I am all for rewarding kids for their accomplishments in life, but I believe people need to stop giving trophies to every kid, for everything! I want them to do well in sports, but we want them to earn what they get.
Before you read this, know that I am talking to myself as much as to other parents out there.
Parents… since when has just playing a sport or participating in an activity become not enough to our kids? Extra-cirriclular activities, like sports, are one place where our kids have a chance to be different and to excel, but trophies are give to e everyone. Why? Because “WE” as parents wanted it this way. We want are kids to feel special all the time, and I am just a guilty. However, in the real world, we are not all created equal and we are not all given the same reward.
If you want to be the Student of the Month you have to show the teacher why you “deserve” it or you have to “earn” it. It is not given to every student. I tell my kids, if that is one of your goals for this school year, you have to show your teachers that you want it. They will not just give it to you. You have to try your hardest, be helpful and respectful all the time.
The other day we were on our way to our last soccer practice of the season. (NOTE: we switched leagues this season, so this was our first season with this new league and probably our last)
Our oldest son, Jack, asked: “Dad do we get a trophy this year?” I already knew the answer to this. So I hesitated to answer and then replied: “Yes, Jack, everyone gets one this year.”
I was surprised what he said next. Jack (age 8) said “Dad, I don’t think it’s fair that everyone gets a trophy. Half of the kids don’t even come to practice or show up to the games and they get a trophy, too?” Then he thought for another minute before adding “I would rather have to work hard to EARN the trophy by winning than to just get it. We haven’t won a game all year, so we shouldn’t be getting a trophy!”

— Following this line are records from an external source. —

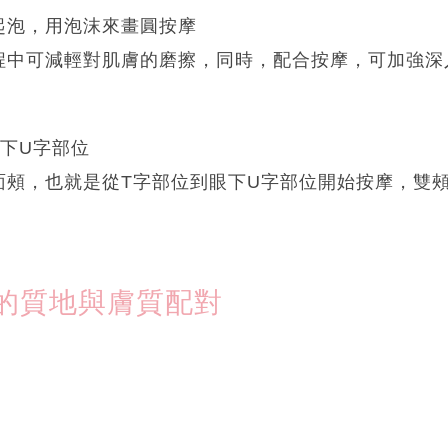
起泡，用泡沫來畫圓按摩
程中可減輕對肌膚的磨擦，同時，配合按摩，可加強深
下U字部位
面頰，也就是從T字部位到眼下U字部位開始按摩，雙
的質地與膚質配對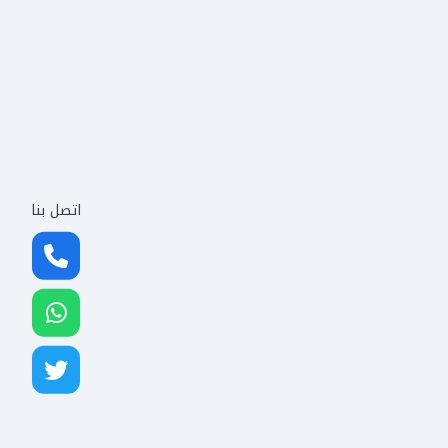
اتصل بنا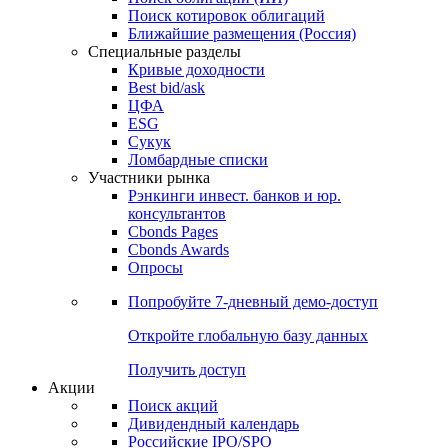
Поиск котировок облигаций
Ближайшие размещения (Россия)
Специальные разделы
Кривые доходности
Best bid/ask
ЦФА
ESG
Сукук
Ломбардные списки
Участники рынка
Рэнкинги инвест. банков и юр.
консультантов
Cbonds Pages
Cbonds Awards
Опросы
Попробуйте
7-дневный
демо-доступ
Откройте глобальную базу данных
Получить доступ
Акции
Поиск акций
Дивидендный календарь
Российские IPO/SPO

I would have to say that I agree 100% with him. I think that we give out “participation awards/trophies” to everyone to make everyone feel good and like they accomplished something. As an athlete and a coach, I do not think this teaches kids the value of working hard, only that they will get something just for being one on a team.
Think about this with your own job: If you were on a group assignment with ten other people and only 1/2 of you showed up and did all the work (you were one of the ones that worked). Come payday, all ten of you were paid the same amount. Is this fair? Is it right? Would it make you feel good? Did it teach you a lesson? (I guess it would if you were the 50 % that did nothing!)

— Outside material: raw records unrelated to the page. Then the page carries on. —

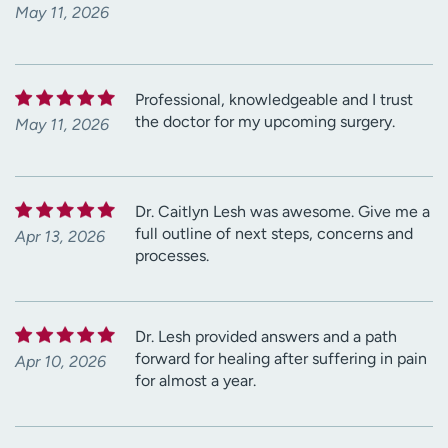
May 11, 2026
Professional, knowledgeable and I trust
the doctor for my upcoming surgery.
May 11, 2026
Dr. Caitlyn Lesh was awesome. Give me a
full outline of next steps, concerns and
Apr 13, 2026
processes.
Dr. Lesh provided answers and a path
forward for healing after suffering in pain
Apr 10, 2026
for almost a year.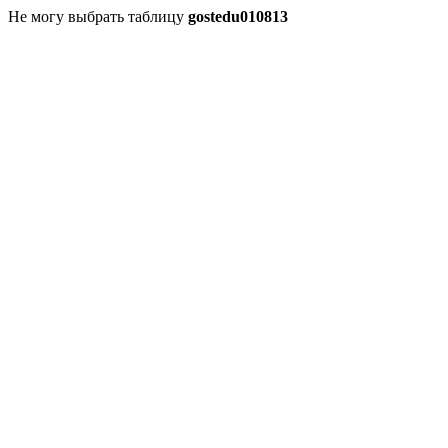
Не могу выбрать таблицу
gostedu010813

Most of the activities that our kids participate in (school, football,wrestling & normally soccer) are not just given a trophy. They have to earn it and work hard for it.
This past wresting season was a great example of this: In 2013, neither of our sons placed in the end of year tournament and we ended the season with a car ride home full of tears. I would have to say it broke my heart! However, I made a promise and a commitment to them. I promised that I would help with coaching and “WE” would learn and work hard together the next year. We were going to EARN a spot in the tournament.
At the start of the next season, in 2014, Beau (age 6) had been losing more matches than he won. One day at practice, our head coach reminded the boys that the top 3 in each weight class would “earn” a gold medal for their hard work. It lit a fire under both of our sons. Beau worked as hard as the kids twice his age. He worked hard at every practice. When tournament time came, he was not only able to participate, but he ended the season undefeated in the tournament and won the gold medal. He was very proud of himself.
I wish Jack had the same outcome, but it was not the same. Jack did not win a medal, but he had worked hard and as his dad, I wanted to give him a medal like his brother. When Jack walked off the mat after he lost his last match of the season; face all red, covered in sweat, and out of breath showing that he gave it 100%. He was upset, but he did not cry. He did not hang his head in disappointment or shame. He was not angry. He simply looked in my eyes and said “I tried my best, I did not get a medal Dad, but I will next year!”
Lets help our kids EARN their way. Lets encourage them to work hard as children, so they will learn to work hard as adults. Lets teach them to do their best as children, so they will do their best as adults.
Remember that what they are learning now carries them into adulthood and many adult life-lessons are learned as children:
Lets show them that if they want the PRIZE, they have to work hard… When they are adults, they will know that if they want that house, they have to work at their job. If they want a healthy marriage, they have to work at their relationship. If they want their dream job, they have to earn their way.